(Records excerpted from a collection)
================

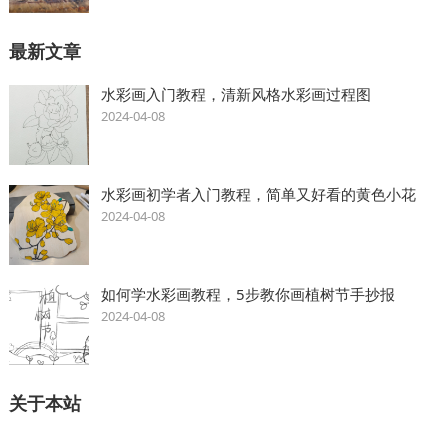
最新文章
水彩画入门教程，清新风格水彩画过程图
2024-04-08
水彩画初学者入门教程，简单又好看的黄色小花
2024-04-08
如何学水彩画教程，5步教你画植树节手抄报
2024-04-08
关于本站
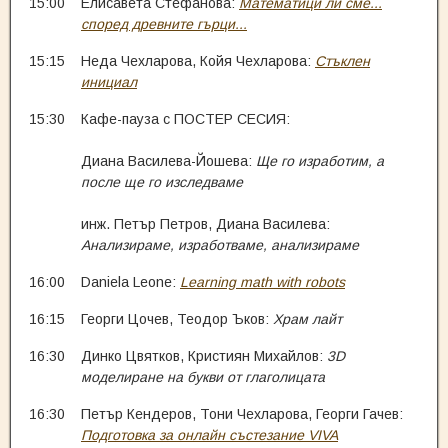
15:00
Елисавета Стефанова:
Математици ли сме...
според древните гърци...
15:15
Неда Чехларова, Койя Чехларова:
Стъклен
инициал
15:30
Кафе-пауза с ПОСТЕР СЕСИЯ:
Диана Василева-Йошева:
Ще го изработим, а
после ще го изследваме
инж. Петър Петров, Диана Василева:
Анализираме, изработваме, анализираме
16:00
Daniela Leone:
Learning math with robots
16:15
Георги Цочев, Теодор Ъков:
Храм лайт
16:30
Динко Цвятков, Кристиян Михайлов:
3D
моделиране на букви от глаголицата
16:30
Петър Кендеров, Тони Чехларова, Георги Гачев:
Подготовка за онлайн състезание VIVA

================

What you are asked to do: Would you copy out every entry above word for word, without the pictures?

The answer:
最新文章
水彩画入门教程，清新风格水彩画过程图
2024-04-08
水彩画初学者入门教程，简单又好看的黄色小花
2024-04-08
如何学水彩画教程，5步教你画植树节手抄报
2024-04-08
关于本站
15:00
Елисавета Стефанова:
Математици ли сме...
според древните гърци...
15:15
Неда Чехларова, Койя Чехларова:
Стъклен
инициал
15:30
Кафе-пауза с ПОСТЕР СЕСИЯ:
Диана Василева-Йошева:
Ще го изработим, а
после ще го изследваме
инж. Петър Петров, Диана Василева:
Анализираме, изработваме, анализираме
16:00
Daniela Leone:
Learning math with robots
16:15
Георги Цочев, Теодор Ъков:
Храм лайт
16:30
Динко Цвятков, Кристиян Михайлов:
3D
моделиране на букви от глаголицата
16:30
Петър Кендеров, Тони Чехларова, Георги Гачев:
Подготовка за онлайн състезание VIVA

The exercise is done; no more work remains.